Text passage:

::::

Shri J.B.Kasat, learned counsel for the respondent no.2-University submitted that since the petitioner had secured admission from the reserved category, her result has been withheld for want of validity certificate and on production of the same her results would be declared.
5. We have heard the learned counsel for the parties and we have perused the documents on record. It is seen that the petitioner has been issued a caste certificate on 05.01.2014. His father has been issued a birth certificate by the then Municipal Council, Chandrapur dated 28.04.1974. The petitioner has secured admission at the B. Tech. course being conducted by the respondent No.2-University in the reserved category. When the petitioner sought verification of her caste claim based on the caste certificate dated 05.01.2014, the Scrutiny Committee found that the petitioner’s grandfather was employed with the Western Coalfields Limited since 22.02.1968 and in his service record the permanent address given was of District Karimnagar, Andhra Prasesh. On that basis, the Scrutiny Committee concluded that as per Rule 5(1) of the Rules of 2012 a caste certificate could be issued to a person who himself or whose father or grandfather was ordinarily residing within the area of the territorial jurisdiction of the Competent Authority on the deemed date. In absence of the claimant being such ordinary resident, a caste certificate cannot be issued. By holding that the petitioner had failed to prove her claim of being an ordinary resident of Chandrapur Sub-Division on the deemed date which was 10.08.1950, the caste certificate has been cancelled. This is by treating the petitioner as a migrant and by relying upon Rule 14 of the Rules of 2012 which prohibits the Scrutiny Committee from verifying such caste certificate issued by the Authorities beyond the State of Maharashtra. Consequentially, the said caste certificate has been cancelled.

::::

Data excerpts:
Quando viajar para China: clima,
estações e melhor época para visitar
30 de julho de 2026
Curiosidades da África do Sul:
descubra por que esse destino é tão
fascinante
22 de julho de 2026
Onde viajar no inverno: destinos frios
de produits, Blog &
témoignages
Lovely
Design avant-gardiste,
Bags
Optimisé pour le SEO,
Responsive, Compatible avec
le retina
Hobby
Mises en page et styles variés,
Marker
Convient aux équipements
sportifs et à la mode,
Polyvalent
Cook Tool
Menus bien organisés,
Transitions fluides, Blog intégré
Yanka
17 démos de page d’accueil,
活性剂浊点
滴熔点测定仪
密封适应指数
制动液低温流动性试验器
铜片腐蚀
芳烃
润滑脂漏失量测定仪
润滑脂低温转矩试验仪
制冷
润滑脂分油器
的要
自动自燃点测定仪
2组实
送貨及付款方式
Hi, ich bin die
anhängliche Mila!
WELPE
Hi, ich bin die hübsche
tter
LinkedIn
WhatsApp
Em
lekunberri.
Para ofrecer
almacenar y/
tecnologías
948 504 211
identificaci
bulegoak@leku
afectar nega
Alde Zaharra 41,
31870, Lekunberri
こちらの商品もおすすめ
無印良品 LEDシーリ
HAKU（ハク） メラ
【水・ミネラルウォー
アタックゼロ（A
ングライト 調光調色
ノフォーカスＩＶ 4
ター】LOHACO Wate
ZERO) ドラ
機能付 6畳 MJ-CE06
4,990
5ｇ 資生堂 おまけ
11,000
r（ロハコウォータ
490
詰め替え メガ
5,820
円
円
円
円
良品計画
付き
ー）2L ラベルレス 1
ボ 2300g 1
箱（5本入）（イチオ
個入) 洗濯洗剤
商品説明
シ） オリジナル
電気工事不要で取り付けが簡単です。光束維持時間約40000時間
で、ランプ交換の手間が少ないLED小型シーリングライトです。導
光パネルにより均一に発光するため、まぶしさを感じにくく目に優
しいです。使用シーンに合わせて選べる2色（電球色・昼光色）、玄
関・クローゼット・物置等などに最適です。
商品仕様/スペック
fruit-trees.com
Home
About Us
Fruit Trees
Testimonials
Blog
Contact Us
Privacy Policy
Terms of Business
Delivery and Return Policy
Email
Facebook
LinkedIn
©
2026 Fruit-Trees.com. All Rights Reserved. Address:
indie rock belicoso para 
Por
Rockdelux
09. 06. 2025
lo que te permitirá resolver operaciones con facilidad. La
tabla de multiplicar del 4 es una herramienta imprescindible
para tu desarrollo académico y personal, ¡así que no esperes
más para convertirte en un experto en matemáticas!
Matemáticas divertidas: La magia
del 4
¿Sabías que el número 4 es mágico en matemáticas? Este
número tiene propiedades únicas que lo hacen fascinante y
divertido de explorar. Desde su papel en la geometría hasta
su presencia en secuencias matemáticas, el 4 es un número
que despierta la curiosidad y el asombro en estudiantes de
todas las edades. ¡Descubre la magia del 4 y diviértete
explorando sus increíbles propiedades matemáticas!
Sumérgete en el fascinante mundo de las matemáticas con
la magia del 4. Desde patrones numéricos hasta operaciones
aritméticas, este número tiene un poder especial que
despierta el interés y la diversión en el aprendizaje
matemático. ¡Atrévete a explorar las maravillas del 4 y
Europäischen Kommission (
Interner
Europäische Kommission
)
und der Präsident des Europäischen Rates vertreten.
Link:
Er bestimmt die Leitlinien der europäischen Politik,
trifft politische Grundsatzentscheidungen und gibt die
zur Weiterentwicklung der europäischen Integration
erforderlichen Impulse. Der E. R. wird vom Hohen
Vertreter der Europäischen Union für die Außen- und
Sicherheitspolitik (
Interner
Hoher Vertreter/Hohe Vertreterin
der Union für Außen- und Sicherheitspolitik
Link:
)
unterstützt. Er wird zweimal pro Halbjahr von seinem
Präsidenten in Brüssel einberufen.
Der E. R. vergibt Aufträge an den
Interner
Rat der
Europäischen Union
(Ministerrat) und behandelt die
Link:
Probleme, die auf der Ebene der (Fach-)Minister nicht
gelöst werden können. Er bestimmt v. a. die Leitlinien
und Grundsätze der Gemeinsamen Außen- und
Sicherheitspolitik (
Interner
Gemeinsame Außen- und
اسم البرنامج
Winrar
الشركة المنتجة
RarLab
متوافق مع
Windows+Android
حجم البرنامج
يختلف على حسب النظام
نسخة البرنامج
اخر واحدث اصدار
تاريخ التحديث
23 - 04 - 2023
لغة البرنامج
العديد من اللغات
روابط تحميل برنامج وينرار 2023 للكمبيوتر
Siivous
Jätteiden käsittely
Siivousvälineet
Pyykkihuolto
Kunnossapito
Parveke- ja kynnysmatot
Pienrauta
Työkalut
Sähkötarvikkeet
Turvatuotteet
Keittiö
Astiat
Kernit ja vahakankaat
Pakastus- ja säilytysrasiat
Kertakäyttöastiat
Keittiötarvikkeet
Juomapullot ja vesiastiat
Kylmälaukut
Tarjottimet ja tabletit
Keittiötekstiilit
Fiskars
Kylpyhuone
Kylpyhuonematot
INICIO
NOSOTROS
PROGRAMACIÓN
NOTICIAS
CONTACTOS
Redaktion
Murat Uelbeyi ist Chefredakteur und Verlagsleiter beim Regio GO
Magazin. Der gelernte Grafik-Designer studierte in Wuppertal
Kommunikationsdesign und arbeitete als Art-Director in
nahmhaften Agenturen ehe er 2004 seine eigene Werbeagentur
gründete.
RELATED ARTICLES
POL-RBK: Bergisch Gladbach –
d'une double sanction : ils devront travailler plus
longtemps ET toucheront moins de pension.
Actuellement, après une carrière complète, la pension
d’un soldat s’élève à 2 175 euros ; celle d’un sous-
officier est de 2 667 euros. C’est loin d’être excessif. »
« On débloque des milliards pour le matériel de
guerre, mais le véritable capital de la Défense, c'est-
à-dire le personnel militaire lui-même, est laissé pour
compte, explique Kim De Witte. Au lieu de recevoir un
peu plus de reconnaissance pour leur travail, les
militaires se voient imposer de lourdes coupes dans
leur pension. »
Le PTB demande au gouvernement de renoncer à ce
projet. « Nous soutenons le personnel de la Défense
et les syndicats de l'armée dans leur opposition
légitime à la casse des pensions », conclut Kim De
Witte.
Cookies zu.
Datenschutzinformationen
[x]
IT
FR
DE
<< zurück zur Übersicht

::::

Required tasks:
1 - In the court judgment, what date does the Scrutiny Committee treat as the deemed date for proving ordinary residence?
2 - Summarize the court judgment in two sentences.
3 - Write the next part of the court judgment, picking up after its final sentence.

Expected responses:
1 - 10.08.1950

2 - The petitioner, admitted to the B. Tech. course of the respondent No.2-University in the reserved category on the strength of a caste certificate dated 05.01.2014, had the result withheld pending a validity certificate. The Scrutiny Committee cancelled that certificate because the grandfather's service record with Western Coalfields Limited gave a permanent address in District Karimnagar, so it held that ordinary residence in Chandrapur Sub-Division on the deemed date of 10.08.1950 was not proved, treated the petitioner as a migrant and relied on Rule 14 of the Rules of 2012.

3 -
6. The question whether an applicant is an ordinary resident of the area within the territorial jurisdiction of the Competent Authority on the deemed date as required by Rule 5(1) is a question of fact which is required to be adjudicated by granting an applicant necessary opportunity to prove the same. A finding that the applicant was not an ordinary resident cannot be recorded by taking a summary enquiry. In Badalsingh Bharosa Rawale (supra), the Division Bench of this Court has considered this aspect by observing that the same has to be decided by permitting the claimant to tender evidence in that regard. In the present case, there was no such opportunity granted to the petitioner to demonstrate that she and her forefathers were residing in the State of Maharashtra prior to 1950. Admittedly, there was no enquiry conducted by the Vigilance Cell and the Scrutiny Committee has merely referred to the service record of the petitioner’s grandfather to conclude that since he was appointed in the year 1968 at Western Coalfields Limited, it was clear that he was a migrant in the State of Maharashtra from 1968.
We find that firstly, the petitioner was not put to notice that her caste certificate was liable to be cancelled for the reason that it was issued in contravention to Rule 5 of the Rules of 2012. Had such opportunity been granted to the petitioner, she would have been in a position to put-forth her stand in that regard. Secondly, the aforesaid conclusion has been recorded without any report of the Vigilance Cell. As per the Rules of 2012 the Vigilance Cell is empowered to visit the place of residence of the claimant and his/her forefathers for making a detailed enqiry. If such enquiry would have been undertaken by the Vigilance Cell, relevant material with regard to ordinary residence of the petitioner could have been gathered. The same has not been done in the present case.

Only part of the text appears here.